Visas, or rather their revocation, make strange bedfellows. A week ago, one would have said Ram Guha, anthropologist and historian, had little in common with Narendra Modi apart from the usual complement of four limbs, a mouth and two eyes.
One sports gold-rimmed Bulgari glasses and a scruffy beard; the other is clean-shaven and wears discreet tortoise-shelled rims. One thrives on civilised debate, the other spends vast amounts of energy inciting communal disharmony.
Both were invited to visit the US -- admittedly by very different sets of people. And both were denied entry to the land of the brave and the home of the free despite possessing spotless track records in terms of previous US visits.
In both cases, the US actually revoked valid visas it had issued, implying that it had earlier found Guha's and Modi's presence unobjectionable.
The inconsistency and arbitrariness of the process is troubling. Guha was turned away because a US immigration officer refused to believe that a Third World academic would be invited and paid a generous honorarium to deliver lectures by an American university.
Modi's visa was revoked on the grounds of his 'carrying out particularly severe violations of religious freedom' under a citation of the International Religious Freedom Act.
Not every academic from the Third World is turned away on the grounds that it is unlikely an American university would pay them to deliver lectures. In fact, the campuses of US universities teem with Third World academics who are paid to perform precisely this task. It was at the discretionary power of one immigration official, presumably low down in the food chain, that Guha's visa was revoked.
Modi's decision was obviously taken at a much higher level. Presumably the US decided that it didn't want to handle the inevitable protests a visit from the Gujarat chief minister would provoke.
'Decision taken at highest level'
It hunted through its rulebooks and found an act that could be conveniently used to keep Modi out. Fair enough.
But not every violator of religious freedom is turned away at the US' doorstep. Ariel Sharon visits on a regular basis and so do Saudi princes, Chinese officials, and assorted bureaucrats and politicians hailing from many other nations noted for their lack of religious freedom.
One may argue that there is a fair amount of evidence that Modi's administration was indictable in the post-Godhra massacres. But Sharon was undoubtedly the man directly in charge when the Israelis blockaded the Palestinian refugee camps at Sabra and Shatila in September 1982, and sent in Lebanese militiamen to massacre the PLO.
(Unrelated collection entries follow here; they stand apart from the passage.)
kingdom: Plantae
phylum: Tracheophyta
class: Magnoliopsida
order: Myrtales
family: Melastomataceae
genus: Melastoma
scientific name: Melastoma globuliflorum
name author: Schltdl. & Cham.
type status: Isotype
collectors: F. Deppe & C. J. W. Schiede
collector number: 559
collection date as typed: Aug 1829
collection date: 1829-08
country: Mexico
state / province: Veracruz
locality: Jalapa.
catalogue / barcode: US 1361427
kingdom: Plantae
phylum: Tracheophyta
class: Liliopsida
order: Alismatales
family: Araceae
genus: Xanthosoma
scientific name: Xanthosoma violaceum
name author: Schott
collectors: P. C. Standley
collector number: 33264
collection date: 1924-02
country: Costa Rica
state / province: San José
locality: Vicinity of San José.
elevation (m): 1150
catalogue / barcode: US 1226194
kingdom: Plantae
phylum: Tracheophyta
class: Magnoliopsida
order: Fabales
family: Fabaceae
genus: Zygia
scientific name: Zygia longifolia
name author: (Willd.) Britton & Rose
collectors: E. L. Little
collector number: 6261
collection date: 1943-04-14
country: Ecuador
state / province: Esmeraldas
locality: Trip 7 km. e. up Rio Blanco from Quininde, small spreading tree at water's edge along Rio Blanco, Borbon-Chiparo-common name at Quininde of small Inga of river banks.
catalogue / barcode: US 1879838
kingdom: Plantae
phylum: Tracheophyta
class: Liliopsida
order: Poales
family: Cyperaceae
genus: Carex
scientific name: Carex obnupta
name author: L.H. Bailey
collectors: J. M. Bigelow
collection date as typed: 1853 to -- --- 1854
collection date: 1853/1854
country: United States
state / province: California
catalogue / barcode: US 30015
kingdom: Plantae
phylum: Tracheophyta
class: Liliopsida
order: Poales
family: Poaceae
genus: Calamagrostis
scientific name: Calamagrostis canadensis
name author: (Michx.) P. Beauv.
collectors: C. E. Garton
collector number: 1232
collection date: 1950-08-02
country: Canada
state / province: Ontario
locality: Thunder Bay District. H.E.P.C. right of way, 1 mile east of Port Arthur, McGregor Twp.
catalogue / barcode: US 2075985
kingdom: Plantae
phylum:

The Saudis make no secret of their enthusiastic suppression of religious freedom and nor do the Chinese. The US routinely hands out visas to visitors from these nations, including to officials who are directly responsible for acts of suppression. It does not invoke this Act except when it suits it.
One can scarcely argue with a great deal of conviction in favour of Modi being allowed to wander the world as he pleases. There is just too much anecdotal evidence on record from far too many sources to suggest that he encouraged the post-Godhra rioting.
The charges against him are no less heavy because they have not been officially proved. It is unfortunate in the Indian context that there will probably be no conclusions drawn on Godhra for another decade or more.
After all, the courts are still wading through evidence pertaining to an incident that occurred at a place of worship in Faizabad on December 6, 1992. But is the US visa issuance process really this arbitrary? It seems so indeed. X gets a visa, Y doesn't -- there's no apparent reason why. A faceless civil servant at the airport revokes a valid visa without any consultation of higher-ups.
An act pertaining to religious freedom and the suppression thereof is sometimes invoked and often, not. It's an odd way for a nation that sanctimoniously trumpets its commitment to the rule of law to behave.